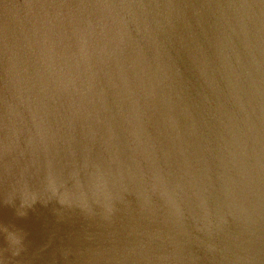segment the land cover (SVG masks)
Listing matches in <instances>:
<instances>
[{
    "label": "water",
    "instance_id": "1",
    "mask_svg": "<svg viewBox=\"0 0 264 264\" xmlns=\"http://www.w3.org/2000/svg\"><path fill=\"white\" fill-rule=\"evenodd\" d=\"M0 264H264V0H0Z\"/></svg>",
    "mask_w": 264,
    "mask_h": 264
},
{
    "label": "clouds",
    "instance_id": "2",
    "mask_svg": "<svg viewBox=\"0 0 264 264\" xmlns=\"http://www.w3.org/2000/svg\"><path fill=\"white\" fill-rule=\"evenodd\" d=\"M47 187L51 192L55 193L57 196L58 190H57L56 186L51 181L48 182ZM57 197H59V196H57ZM56 201L58 204H60V201L58 198L56 199ZM61 206H63V205H61ZM21 208H22V205H21ZM27 208H30V207L23 208L24 209L23 211H17L16 215L18 217H21V218L26 216V214H27L26 209ZM3 235H4L5 243L8 247V249L14 251V254L18 255L19 252L22 251L24 248V240L26 238V233H23V231L19 230V229L9 230L7 227H5L3 229Z\"/></svg>",
    "mask_w": 264,
    "mask_h": 264
}]
</instances>
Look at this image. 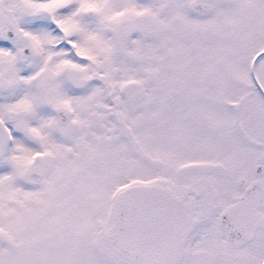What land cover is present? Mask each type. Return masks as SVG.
<instances>
[{
  "label": "snow or ice",
  "instance_id": "snow-or-ice-1",
  "mask_svg": "<svg viewBox=\"0 0 264 264\" xmlns=\"http://www.w3.org/2000/svg\"><path fill=\"white\" fill-rule=\"evenodd\" d=\"M0 264H264V0H0Z\"/></svg>",
  "mask_w": 264,
  "mask_h": 264
}]
</instances>
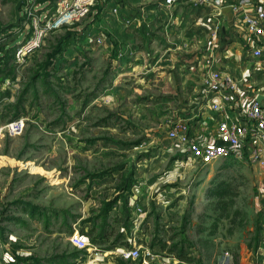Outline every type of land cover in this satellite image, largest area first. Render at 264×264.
Segmentation results:
<instances>
[{
  "label": "rangeland",
  "instance_id": "rangeland-1",
  "mask_svg": "<svg viewBox=\"0 0 264 264\" xmlns=\"http://www.w3.org/2000/svg\"><path fill=\"white\" fill-rule=\"evenodd\" d=\"M18 1L0 0V43L28 39L27 30L7 31ZM24 1L43 20L51 11L45 0ZM104 1L106 12L50 31L22 64L5 59L0 70L8 76L0 85V264H24L16 255L34 264H144L116 257L134 245L146 260L156 256L153 264H256L264 169L231 159L174 164L157 111L141 107L134 77L121 75L128 68L93 41L106 37L113 50L111 8L134 17L145 0ZM60 43L47 84L32 83ZM253 79L264 86V70ZM114 196L104 240L100 210ZM30 206L49 219L32 217Z\"/></svg>",
  "mask_w": 264,
  "mask_h": 264
},
{
  "label": "built area",
  "instance_id": "built-area-1",
  "mask_svg": "<svg viewBox=\"0 0 264 264\" xmlns=\"http://www.w3.org/2000/svg\"><path fill=\"white\" fill-rule=\"evenodd\" d=\"M117 3V0H113ZM104 0H57L54 11L42 15L34 11V5L25 4L22 13L25 28L30 36L21 45L16 61L22 64L38 49L48 33L54 29H71L92 12V8ZM118 4V3H117ZM181 4L195 8L226 7L225 0H164L168 9ZM109 5V3H108ZM243 31L242 55L237 62L220 50L221 20L212 29L205 49L199 48L192 61V70L199 77V90L184 109L170 110L165 117L164 136L169 142L174 164L196 163L211 165L231 159L264 169V86L256 85L254 75L264 70V4L255 0H240L234 6ZM108 6L103 12H106ZM121 6L111 8V15L121 18ZM133 17H125L131 24ZM27 20L29 21L27 23ZM103 47L106 37L93 39ZM114 58H128L129 53L119 45H113ZM142 246L123 248L116 257L122 260H143L144 264L156 262V256L148 260ZM256 264H264V243L257 254Z\"/></svg>",
  "mask_w": 264,
  "mask_h": 264
},
{
  "label": "crops",
  "instance_id": "crops-1",
  "mask_svg": "<svg viewBox=\"0 0 264 264\" xmlns=\"http://www.w3.org/2000/svg\"><path fill=\"white\" fill-rule=\"evenodd\" d=\"M225 1L227 6L222 8L181 4L168 9L164 0H145L131 24L124 19L134 10L129 12L124 8L120 12L123 21L119 18L114 21L112 44L117 40L129 53L128 59L119 63L120 70L128 68L121 75L134 77L133 92L142 96L138 103L141 107L154 108L163 123L170 110L186 108L197 94L200 83L192 70V61L199 48L205 49L219 19L222 23L220 50L234 60L233 63L239 61L243 52V31L234 6L240 0ZM255 1L264 4V0ZM103 47L114 58L110 46Z\"/></svg>",
  "mask_w": 264,
  "mask_h": 264
},
{
  "label": "trees",
  "instance_id": "trees-1",
  "mask_svg": "<svg viewBox=\"0 0 264 264\" xmlns=\"http://www.w3.org/2000/svg\"><path fill=\"white\" fill-rule=\"evenodd\" d=\"M56 2L57 0H45L43 3L45 4H48V8L51 9V11H54L55 8H56ZM100 10V6L99 5H96L95 7L92 8V12L90 13V15L95 11V10ZM97 12V11H96ZM95 12V13H96ZM101 13H102V9H101ZM89 15V16H90ZM97 16H99L97 14ZM23 22H25V17H21V21H20V24L18 26H15L14 23L12 25H8L7 27V31H12L14 30L15 31V35L16 34H19V35H23V31L26 30L25 26L23 25ZM74 27H78V23L75 24L70 30H72ZM6 27H3L1 28L0 27V39H1V36L6 33L4 32ZM28 37L30 36V33L28 31ZM21 44L17 45V41L14 42V43H9V42H6V43H0V70L2 69V66L4 65L5 63V59H15L16 60V54H17V51L19 49ZM62 51V45L60 43V46H57L55 48L54 51H52L51 53L47 54V59L46 61L41 64L40 66V70L36 71L35 74L33 75L32 77V83L37 80L39 77H41L44 81L45 84H47V79L48 77L50 76L49 72H47V69L54 64L55 60H56V56L58 54H60ZM8 76L3 74L0 76V85L3 84V82L5 81V79L7 78ZM31 83V84H32ZM96 178H103L102 175H99L98 177ZM120 202V197L119 196H114L111 200L109 201H105L103 204H102V207H101V210H100V216L102 218V223H101V231H100V237L101 239H104V240H110V237L105 235V231H106V227L108 226V223H107V218L110 214V212L113 211L114 208H116L117 204ZM31 208V211H30V214L32 215V217H35V216H38V217H44L46 219H49L48 217V214L44 211H40L38 209H36L35 207L33 206H30ZM96 223H94L95 225ZM122 237V235H121ZM16 258L19 260V262H23L24 264H34V263H29V261L31 259H23L19 256L16 255ZM182 258V260H184L185 258L184 257H180ZM185 260H188V259H185ZM16 262V261H15ZM16 264H19V263H16Z\"/></svg>",
  "mask_w": 264,
  "mask_h": 264
},
{
  "label": "water",
  "instance_id": "water-1",
  "mask_svg": "<svg viewBox=\"0 0 264 264\" xmlns=\"http://www.w3.org/2000/svg\"><path fill=\"white\" fill-rule=\"evenodd\" d=\"M117 1H120V0H117ZM24 4H25V1L20 0V1H18L17 5L15 7V22H14L15 26H18L20 24L21 17H22L21 10H22V7ZM263 99H264V97H260L259 101L261 102Z\"/></svg>",
  "mask_w": 264,
  "mask_h": 264
}]
</instances>
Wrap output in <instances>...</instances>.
━━━
REQUIREMENT: Which of the lines above contain the string "built"? Pull out each such line and copy it in full, matching case exactly.

WRITTEN RESPONSE:
  "label": "built area",
  "instance_id": "built-area-1",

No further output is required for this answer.